Quatre piliers de la scène québécoise fusionnent pour créer du hardcore-métal acoustique en français. Ils jouent avec leur tripes, crient leur haine, frappent d'une puissance à décaper les murs. Il faut que ça brasse... et avec leur premier album éponyme sur Les Disques Indica, Les Ékorchés sont mûres pour vous offrir la plus grosse « Shot ça yeule » de 2007.
Ces musiciens avertis sillonnent la scène musicale depuis plus de 20 ans. Ils ont défriché avec leurs groupes respectifs les sentiers de la scène underground au Québec et à l'international. Ils partagent la même passion du métal hardcore en plus de sentir le besoin de dépeindre originalement les problèmes de la société auxquels ils sont confrontés. Et voilà, une « brosse », un coup de fil impromptu, une rencontre fortuite... et Les Ékorchés sont nés. Il s'agit du « screamer » Mark Vaillankourt de la défunte formation hardcore B.A.R.F. ; à la batterie nul autre que Michel Away Langevin du légendaire groupe psychédélique-métal Voïvod ; à la guitare acoustique amplifiée, Pat Gordon des indescriptibles Ghoulunatics ; et au violoncelle, Philippe Mius d'Entremont de l'éclectique formation Maruka.

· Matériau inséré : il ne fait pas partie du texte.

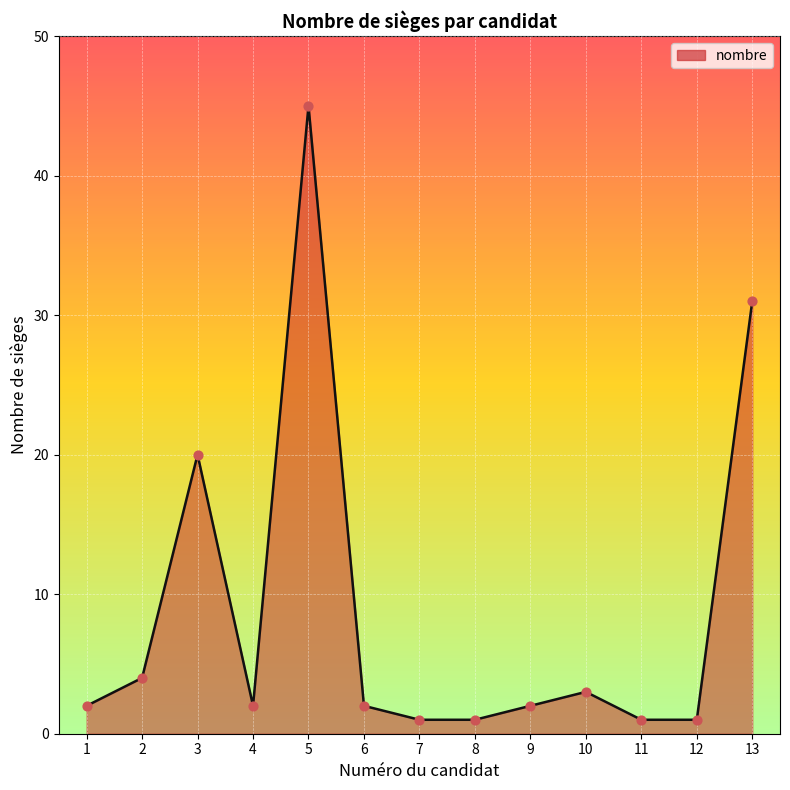

Approximately how many times larger is the value at 12 compared to 7?

1.0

À cent mille lieues de vouloir créer un projet commercial de quatre rockeurs, ces bêtes de scènes désirent simplement avoir du fun et faire passer leur message lucide entièrement en français. Le plaisir de renouer avec le hardcore old-school et le livrer en utilisant des instruments acoustiques est une idée qui trottait dans la tête de Mark Vaillankourt depuis 15 ans. Il a trouvé des acolytes déchaînés pour donner vie à des paroles crues, mélangées à un son unique, enragé et performant.

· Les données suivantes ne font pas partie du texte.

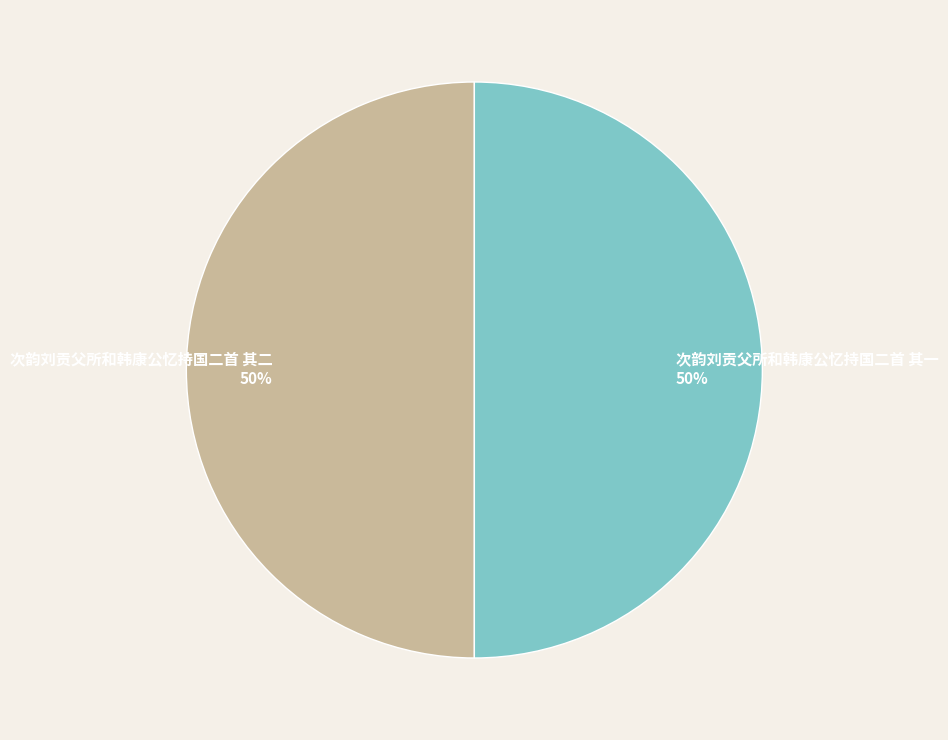

True or false: 次韵刘贡父所和韩康公忆持国二首 其一 accounts for 37% of the total.

False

Les Ékorchés ne cachent pas la violence dans le contenu de leurs textes avec des titres évocateurs comme D'la viande cé murs, Shot ça yeule, Haine ou encore Amourir... mais au dire de Mark : « Je pense que j'ai toujours un message positif. Je dénonce la "marde". Ce n'est pas en fermant les yeux qu'on va réussir à changer le monde. Je ne peux pas en parler sans rajouter un "sacre", car je ne comprends pas le comportement des pédophiles et des tueurs... ma manière de l'exprimer, c'est en leur donnant de la "marde". » Dans l'extrait La Poly, la rage du coeur est directement vociférée à l'auteur du massacre : « ... k'est-ce ki à bien pu t'arriver pour vouloir toutes les tuer... jusk'à kel point elles t'ont blessé pour vouloir t'en débarrasser... le monde ki hurle, sont panikés, tu voulais toutes les massakrer... maintenant ke ton sang est éklaboussé, y'a personne pour te pleurer ; il reste juste derrière toé une pleine pognée de familles brisées... » Les quinze hurlements de l'album représentent des prises de conscience concernant l'atmosphère lugubre et pathétique que le groupe observe à tous les jours. Pour Away : « C'est notre façon de s'impliquer en dénonçant les problèmes grandissants, car ce qui arrive localement se passe aussi dans toutes les grandes villes du monde. »
Enregistré et mixé en octobre au studio Multisons avec le réalisateur Glen Robinson (Voïvod, Probot, AC/DC, Ramones...), l'album du groupe est disponible depuis le 27 février 2007.